-- DATA RECORDS --
= = = =
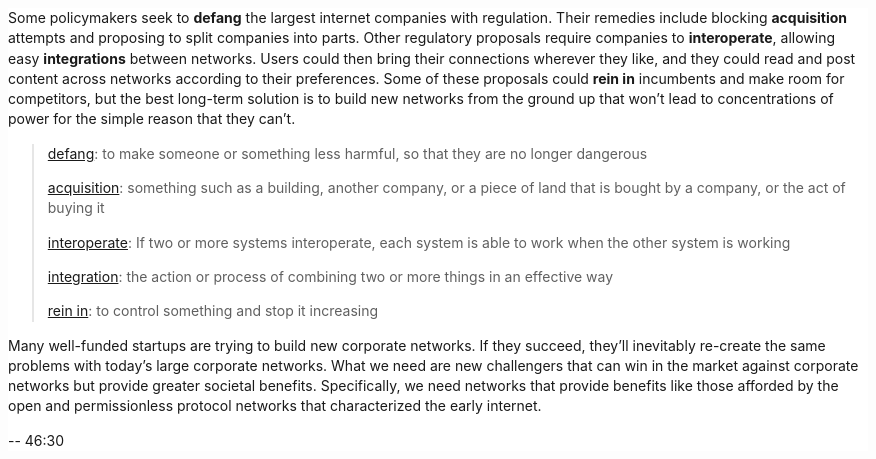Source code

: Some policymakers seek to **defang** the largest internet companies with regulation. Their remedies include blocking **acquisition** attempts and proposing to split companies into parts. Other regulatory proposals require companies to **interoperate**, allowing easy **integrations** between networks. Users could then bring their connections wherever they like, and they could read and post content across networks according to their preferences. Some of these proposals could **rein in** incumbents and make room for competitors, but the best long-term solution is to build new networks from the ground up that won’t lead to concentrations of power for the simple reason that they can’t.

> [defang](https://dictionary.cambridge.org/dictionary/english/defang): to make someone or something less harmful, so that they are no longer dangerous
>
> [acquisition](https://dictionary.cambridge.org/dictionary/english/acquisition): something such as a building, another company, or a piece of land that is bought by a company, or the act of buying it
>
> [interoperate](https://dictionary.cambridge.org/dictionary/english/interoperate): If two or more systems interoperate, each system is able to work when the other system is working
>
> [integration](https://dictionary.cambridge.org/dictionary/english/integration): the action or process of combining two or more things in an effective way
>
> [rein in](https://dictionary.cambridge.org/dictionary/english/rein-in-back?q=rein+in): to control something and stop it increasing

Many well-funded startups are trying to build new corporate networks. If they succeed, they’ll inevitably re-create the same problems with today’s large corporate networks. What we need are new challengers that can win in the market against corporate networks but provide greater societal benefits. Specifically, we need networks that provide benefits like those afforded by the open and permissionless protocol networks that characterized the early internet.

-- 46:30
= = = =
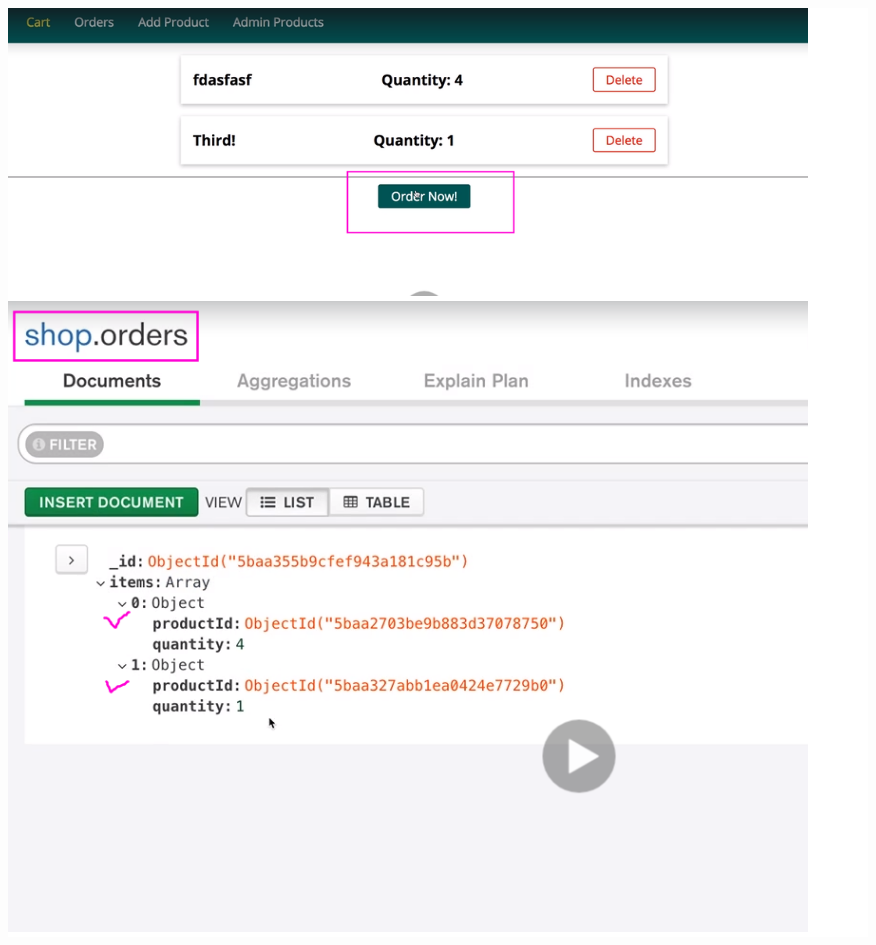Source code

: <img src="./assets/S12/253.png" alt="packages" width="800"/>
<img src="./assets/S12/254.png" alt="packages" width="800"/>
= = = =
-- ACTIVITY --
From the data above, gather every line that includes the word "rein".

-- RESPONSE TO THE TASK --
: Some policymakers seek to **defang** the largest internet companies with regulation. Their remedies include blocking **acquisition** attempts and proposing to split companies into parts. Other regulatory proposals require companies to **interoperate**, allowing easy **integrations** between networks. Users could then bring their connections wherever they like, and they could read and post content across networks according to their preferences. Some of these proposals could **rein in** incumbents and make room for competitors, but the best long-term solution is to build new networks from the ground up that won’t lead to concentrations of power for the simple reason that they can’t.
> [rein in](https://dictionary.cambridge.org/dictionary/english/rein-in-back?q=rein+in): to control something and stop it increasing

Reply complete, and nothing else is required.